← Back to context

Comment by lame-robot-hoax

2 days ago

Grok, in my experience, is extremely prone to hallucinations when not used for coding. It will readily claim to have access to internal Slack channels at companies, it will hallucinate scientific papers that do not exist, etc. to back its claims.

I don’t know if the hallucinations extend to code, but it makes me unwilling to consider using it.

Fair - it's gotten significantly better over the last 4 months or so, and hallucinations aren't nearly as bad as they once were. When I was using Heavy, it was excellent at ensuring grounding and factual statements, but it's not worth $100 more than ChatGPT Pro in capabilities or utility. In general, it's about the same as ChatGPT Pro - once every so often I'll have to call out the model making something up, but for the most part they're good at using search tools and ensuring claims get grounding and confirmation.

I do expect them to pull ahead, given the resources and the allocation of developers at xAI, so maybe at some point it'll be clearly worth paying $300 a month compared to the prices of other flagships. For now, private hosts and ChatGPT Pro are the best bang for your buck.

  • What are you doing with GPT Pro? I've compared it directly with Claude Max x20 and Google's premium offer. I just don't see myself ever leaving Claude Code as my daily driver. Codex is slow and opaque, albeit accurate. And Gemini is just super clumsy inside of it's CLI (and in OpenRouter) often confusing BASH and plans with actual output.

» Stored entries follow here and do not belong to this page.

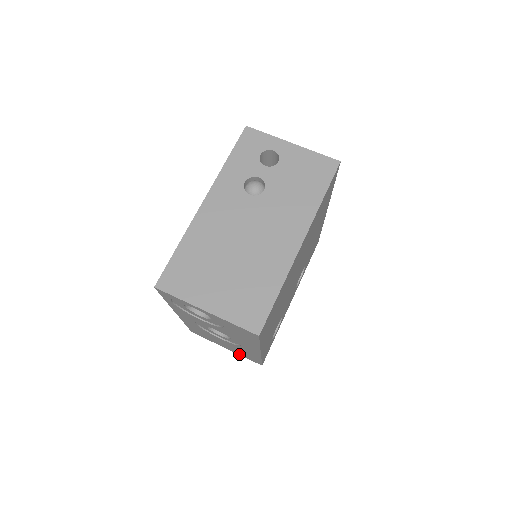
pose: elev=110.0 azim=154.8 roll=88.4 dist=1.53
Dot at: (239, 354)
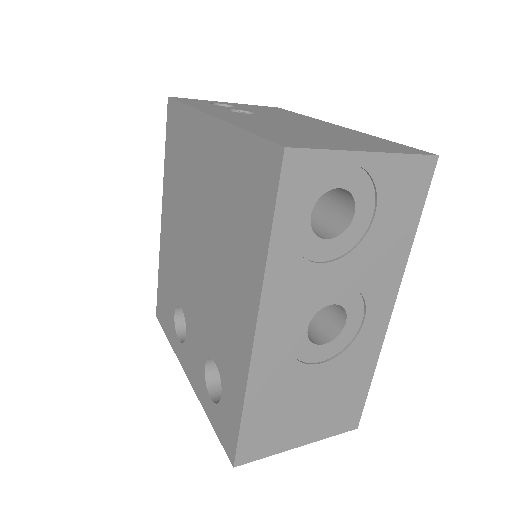
Dot at: (323, 435)
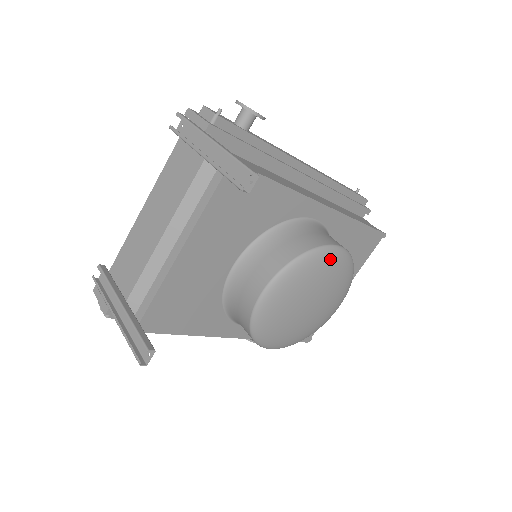
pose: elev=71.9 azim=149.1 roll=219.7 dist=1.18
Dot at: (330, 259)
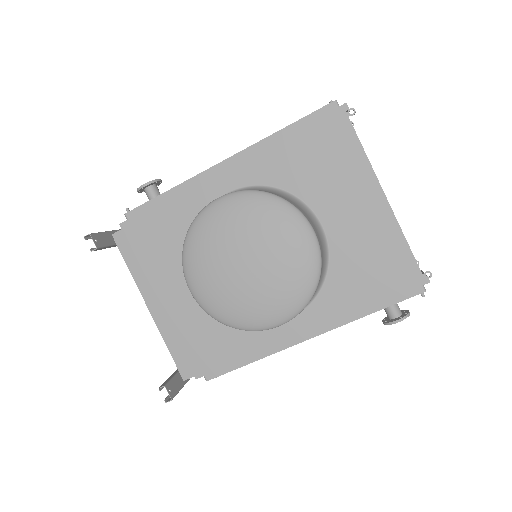
Dot at: (211, 218)
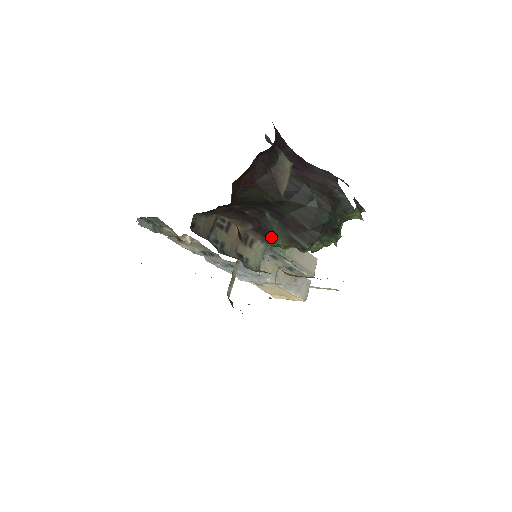
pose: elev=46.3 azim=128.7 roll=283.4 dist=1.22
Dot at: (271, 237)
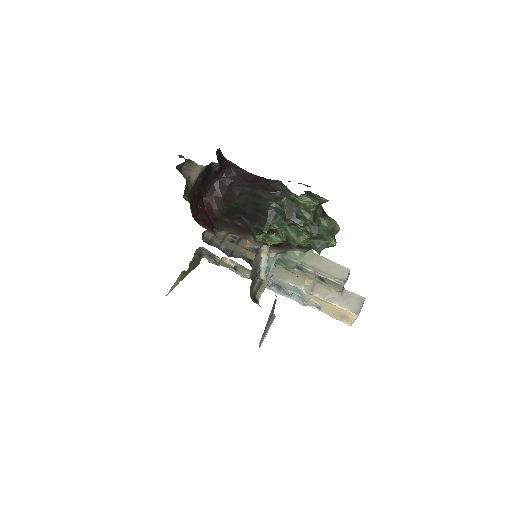
Dot at: occluded
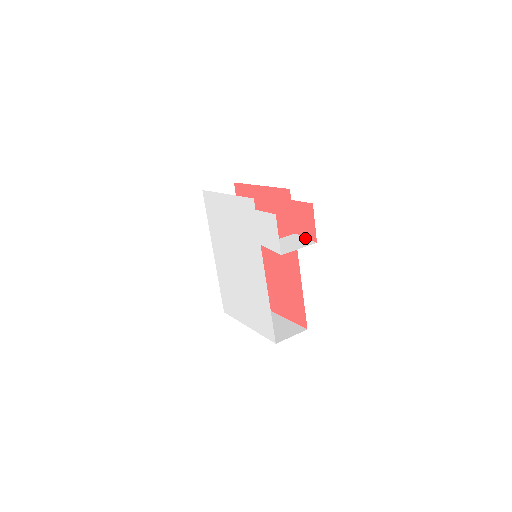
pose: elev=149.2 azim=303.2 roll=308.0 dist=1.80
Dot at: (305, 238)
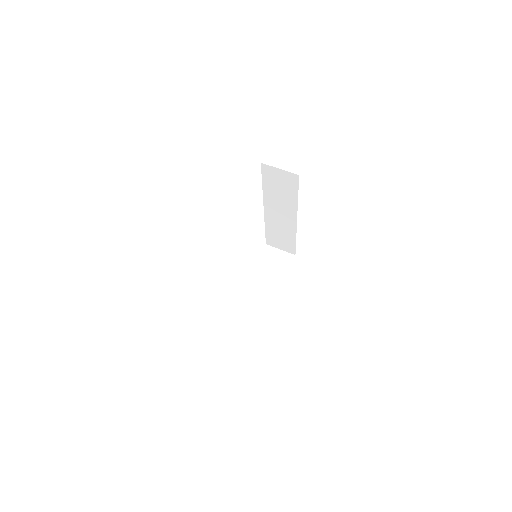
Dot at: (243, 304)
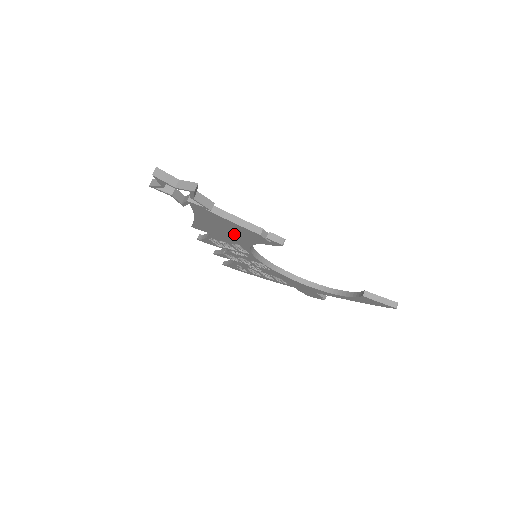
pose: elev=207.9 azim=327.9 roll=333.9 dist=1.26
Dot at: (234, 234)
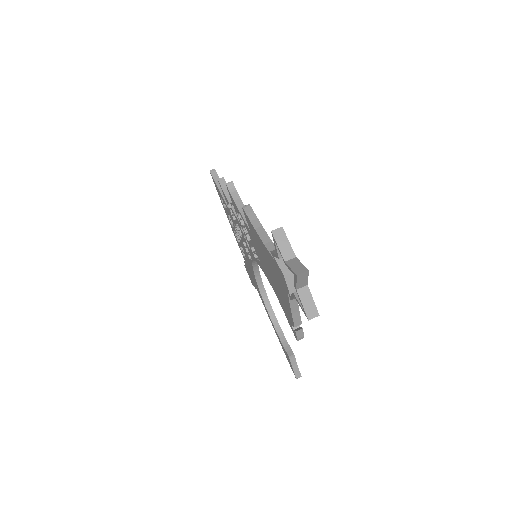
Dot at: (273, 279)
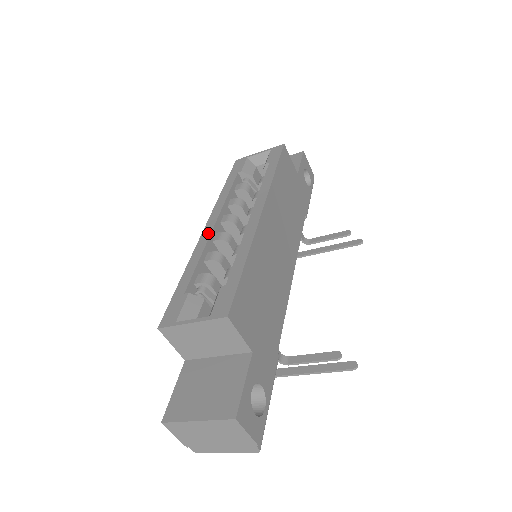
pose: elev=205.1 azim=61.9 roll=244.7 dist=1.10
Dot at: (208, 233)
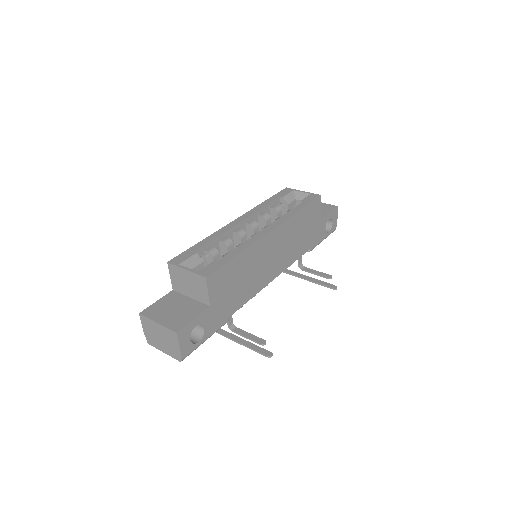
Dot at: (233, 225)
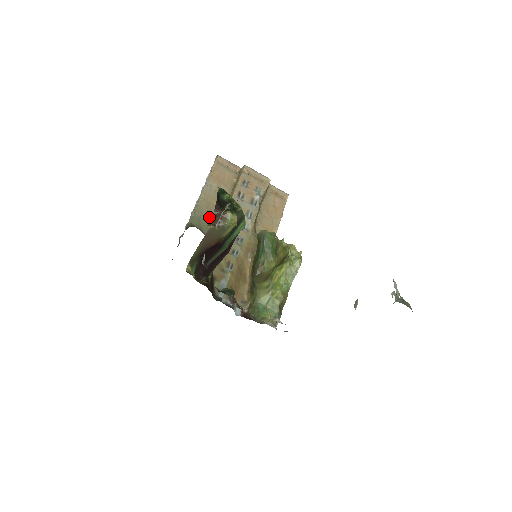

I had Grok write me a 150 line shell script which it nearly oneshot, except for the fact it made a one character typo in some file path handling code that took me an hour to diagnose. On one hand it’s so close to being really really good for coding, but on the other with this sort of errors (unlike other frontier models which have easily diagnosable error modes) it can be super frustrating. I’m hopeful we will see good things from Grok 5 in the coming months.